Yesterday, the Dow Jones Industrial Average (INDU) rose to its highest level ever — closing at 14,253.77 — erasing losses from the financial crisis after a four-year rally fueled by the fastest profit growth since the 1990s and monetary stimulus from the Federal Reserve.
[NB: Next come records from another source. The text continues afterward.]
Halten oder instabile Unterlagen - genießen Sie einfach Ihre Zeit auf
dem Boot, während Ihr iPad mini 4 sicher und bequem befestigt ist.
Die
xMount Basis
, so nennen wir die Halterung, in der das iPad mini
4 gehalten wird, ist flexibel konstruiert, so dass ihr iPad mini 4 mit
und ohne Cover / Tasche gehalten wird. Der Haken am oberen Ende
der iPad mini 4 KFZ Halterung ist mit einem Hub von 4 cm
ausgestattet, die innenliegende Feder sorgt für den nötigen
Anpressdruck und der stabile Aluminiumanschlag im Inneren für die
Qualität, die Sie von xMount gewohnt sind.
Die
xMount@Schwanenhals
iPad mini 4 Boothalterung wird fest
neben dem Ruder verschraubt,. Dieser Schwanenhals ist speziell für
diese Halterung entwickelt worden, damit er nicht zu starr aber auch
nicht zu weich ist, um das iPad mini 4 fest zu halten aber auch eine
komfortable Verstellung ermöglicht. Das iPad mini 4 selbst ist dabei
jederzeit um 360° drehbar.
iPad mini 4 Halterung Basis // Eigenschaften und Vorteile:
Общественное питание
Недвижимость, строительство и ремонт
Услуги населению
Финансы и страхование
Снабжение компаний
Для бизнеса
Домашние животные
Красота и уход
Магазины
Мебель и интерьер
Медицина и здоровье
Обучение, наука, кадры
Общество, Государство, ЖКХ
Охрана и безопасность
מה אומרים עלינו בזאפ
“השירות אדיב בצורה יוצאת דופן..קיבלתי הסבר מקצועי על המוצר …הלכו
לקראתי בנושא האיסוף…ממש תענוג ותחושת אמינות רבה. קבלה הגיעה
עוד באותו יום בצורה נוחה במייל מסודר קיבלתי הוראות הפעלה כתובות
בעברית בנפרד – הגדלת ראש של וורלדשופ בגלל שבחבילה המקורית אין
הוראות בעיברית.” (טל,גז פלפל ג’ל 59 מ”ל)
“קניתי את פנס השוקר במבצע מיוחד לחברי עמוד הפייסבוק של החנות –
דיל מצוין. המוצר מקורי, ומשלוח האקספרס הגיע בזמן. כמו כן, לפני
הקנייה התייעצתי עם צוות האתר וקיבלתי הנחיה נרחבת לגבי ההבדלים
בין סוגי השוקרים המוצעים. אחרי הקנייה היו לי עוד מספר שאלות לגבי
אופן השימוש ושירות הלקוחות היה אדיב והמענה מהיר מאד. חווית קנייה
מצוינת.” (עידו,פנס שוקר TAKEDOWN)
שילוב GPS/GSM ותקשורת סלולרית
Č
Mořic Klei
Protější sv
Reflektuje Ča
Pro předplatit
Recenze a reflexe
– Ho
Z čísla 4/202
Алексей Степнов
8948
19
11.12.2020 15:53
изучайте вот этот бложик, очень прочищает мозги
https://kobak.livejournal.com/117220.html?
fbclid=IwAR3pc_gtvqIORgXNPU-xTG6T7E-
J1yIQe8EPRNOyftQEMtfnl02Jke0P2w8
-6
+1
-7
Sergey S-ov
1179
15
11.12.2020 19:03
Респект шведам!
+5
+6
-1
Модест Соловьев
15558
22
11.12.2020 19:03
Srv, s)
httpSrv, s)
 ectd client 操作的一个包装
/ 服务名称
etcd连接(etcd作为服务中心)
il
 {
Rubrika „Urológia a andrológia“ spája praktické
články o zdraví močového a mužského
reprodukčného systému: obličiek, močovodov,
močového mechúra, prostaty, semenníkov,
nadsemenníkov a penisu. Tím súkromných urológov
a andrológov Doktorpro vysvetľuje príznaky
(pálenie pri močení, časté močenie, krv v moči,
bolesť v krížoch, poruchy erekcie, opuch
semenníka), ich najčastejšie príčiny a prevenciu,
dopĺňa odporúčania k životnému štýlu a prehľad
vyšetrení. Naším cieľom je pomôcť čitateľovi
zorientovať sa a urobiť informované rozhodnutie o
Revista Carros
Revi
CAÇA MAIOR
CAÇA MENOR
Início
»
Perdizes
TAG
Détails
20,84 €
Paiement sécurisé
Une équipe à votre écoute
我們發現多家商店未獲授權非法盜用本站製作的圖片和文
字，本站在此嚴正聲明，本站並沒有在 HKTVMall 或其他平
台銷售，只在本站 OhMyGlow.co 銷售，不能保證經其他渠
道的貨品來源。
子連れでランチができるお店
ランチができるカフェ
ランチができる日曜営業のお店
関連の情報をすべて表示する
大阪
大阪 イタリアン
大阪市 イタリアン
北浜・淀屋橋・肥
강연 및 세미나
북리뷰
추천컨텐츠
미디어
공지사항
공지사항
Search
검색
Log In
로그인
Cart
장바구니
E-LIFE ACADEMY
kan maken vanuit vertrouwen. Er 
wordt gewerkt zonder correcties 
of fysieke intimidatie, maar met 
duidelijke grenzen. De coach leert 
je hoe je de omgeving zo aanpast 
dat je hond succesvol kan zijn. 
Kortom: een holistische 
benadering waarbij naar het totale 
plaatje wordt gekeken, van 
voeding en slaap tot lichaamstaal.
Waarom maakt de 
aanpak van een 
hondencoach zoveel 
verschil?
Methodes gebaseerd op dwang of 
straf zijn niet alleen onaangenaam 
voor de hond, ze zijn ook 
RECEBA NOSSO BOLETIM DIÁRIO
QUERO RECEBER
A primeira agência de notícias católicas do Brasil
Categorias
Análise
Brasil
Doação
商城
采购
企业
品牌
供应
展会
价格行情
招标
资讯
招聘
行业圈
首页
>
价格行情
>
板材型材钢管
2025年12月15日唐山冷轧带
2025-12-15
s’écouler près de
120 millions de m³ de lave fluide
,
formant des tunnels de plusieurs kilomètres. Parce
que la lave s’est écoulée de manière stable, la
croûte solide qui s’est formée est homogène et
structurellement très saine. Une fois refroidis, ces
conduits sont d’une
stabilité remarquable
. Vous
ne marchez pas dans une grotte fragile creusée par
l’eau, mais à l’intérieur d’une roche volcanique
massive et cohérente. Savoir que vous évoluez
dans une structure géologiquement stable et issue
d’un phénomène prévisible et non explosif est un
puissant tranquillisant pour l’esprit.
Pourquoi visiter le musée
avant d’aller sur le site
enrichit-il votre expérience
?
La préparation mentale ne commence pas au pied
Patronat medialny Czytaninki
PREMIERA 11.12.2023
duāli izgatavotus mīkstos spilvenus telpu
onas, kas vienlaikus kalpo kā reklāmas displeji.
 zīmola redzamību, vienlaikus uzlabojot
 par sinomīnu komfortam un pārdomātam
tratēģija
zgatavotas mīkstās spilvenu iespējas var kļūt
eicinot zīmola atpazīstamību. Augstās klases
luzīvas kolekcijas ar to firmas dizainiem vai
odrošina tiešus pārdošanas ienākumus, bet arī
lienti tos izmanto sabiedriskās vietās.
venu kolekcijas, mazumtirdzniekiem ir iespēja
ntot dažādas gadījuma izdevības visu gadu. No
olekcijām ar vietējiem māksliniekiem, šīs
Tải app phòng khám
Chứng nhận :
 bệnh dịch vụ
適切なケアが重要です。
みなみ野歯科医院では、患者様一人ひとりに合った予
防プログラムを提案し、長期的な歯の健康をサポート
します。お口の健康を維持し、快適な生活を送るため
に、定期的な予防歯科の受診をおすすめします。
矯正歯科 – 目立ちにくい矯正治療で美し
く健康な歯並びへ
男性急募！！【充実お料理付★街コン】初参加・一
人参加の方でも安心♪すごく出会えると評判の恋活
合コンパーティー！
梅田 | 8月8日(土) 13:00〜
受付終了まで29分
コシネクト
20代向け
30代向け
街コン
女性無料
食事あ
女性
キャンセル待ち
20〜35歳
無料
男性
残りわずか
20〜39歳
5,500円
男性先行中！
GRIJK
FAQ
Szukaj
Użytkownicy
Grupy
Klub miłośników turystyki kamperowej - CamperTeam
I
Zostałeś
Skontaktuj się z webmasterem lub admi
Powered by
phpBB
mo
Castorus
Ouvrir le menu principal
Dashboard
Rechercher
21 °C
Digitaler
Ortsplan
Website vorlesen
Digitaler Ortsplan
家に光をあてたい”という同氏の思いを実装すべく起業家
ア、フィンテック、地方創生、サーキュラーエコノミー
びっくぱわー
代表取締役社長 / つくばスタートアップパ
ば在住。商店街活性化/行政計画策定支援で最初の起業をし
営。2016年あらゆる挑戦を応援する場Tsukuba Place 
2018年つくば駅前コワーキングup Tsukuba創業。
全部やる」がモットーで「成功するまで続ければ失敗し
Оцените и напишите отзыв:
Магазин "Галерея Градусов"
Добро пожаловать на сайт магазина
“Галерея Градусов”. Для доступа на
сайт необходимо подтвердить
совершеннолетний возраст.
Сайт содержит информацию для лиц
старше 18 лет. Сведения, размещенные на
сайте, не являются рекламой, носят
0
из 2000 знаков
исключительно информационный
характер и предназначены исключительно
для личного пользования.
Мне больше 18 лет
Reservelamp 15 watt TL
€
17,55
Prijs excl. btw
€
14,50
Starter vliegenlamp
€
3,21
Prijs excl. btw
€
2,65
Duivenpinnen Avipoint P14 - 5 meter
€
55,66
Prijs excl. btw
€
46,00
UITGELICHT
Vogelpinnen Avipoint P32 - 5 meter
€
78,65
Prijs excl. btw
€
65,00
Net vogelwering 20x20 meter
Jim Cramer, host of CNBC’s Mad Money, shows us how yesterday compares with October 11, 2007, the last time stocks were this high:
- Dow Jones Industrial Average: Then 14164.5; Now 14253.77
- Regular Gas Price: Then $2.75; Now $3.73
- GDP Growth: Then +2.5%; Now +1.6%
- Americans Unemployed (in Labor Force): Then 6.7 million; Now 13.2 million
- Americans On Food Stamps: Then 26.9 million; Now 47.69 million
- Size of Fed’s Balance Sheet: Then $0.89 trillion; Now $3.01 trillion
- US Debt as a Percentage of GDP: Then ~38%; Now 74.2%
- US Deficit (LTM): Then $97 billion; Now $975.6 billion
- Total US Debt Outstanding: Then $9.008 trillion; Now $16.43 trillion
- US Household Debt: Then $13.5 trillion; Now 12.87 trillion
- Labor Force Particpation Rate: Then 65.8%; Now 63.6%
- Consumer Confidence: Then 99.5; Now 69.6
- S&P Rating of the US: Then AAA; Now AA+
- VIX (market volatility index): Then 17.5%; Now 14%
- 10 Year Treasury Yield: Then 4.64%; Now 1.89%
- USDJPY (US dollar to Japanese yen): Then 117; Now 93
- EURUSD (Euro to US dollar): Then 1.4145; Now 1.3050
- Gold: Then $748; Now $1583
- NYSE Average LTM Volume (per day): Then 1.3 billion shares; Now 545 million shares
In other words, the fundamentals of the U.S. economy are in very poor shape. And yet the stock market is at a record high.
What goes irrationally up must come crashingly down. As Cramer puts it, “we all know it’s going to end badly, but in the meantime we can make some money.”
As long as you sell ahead of everyone else.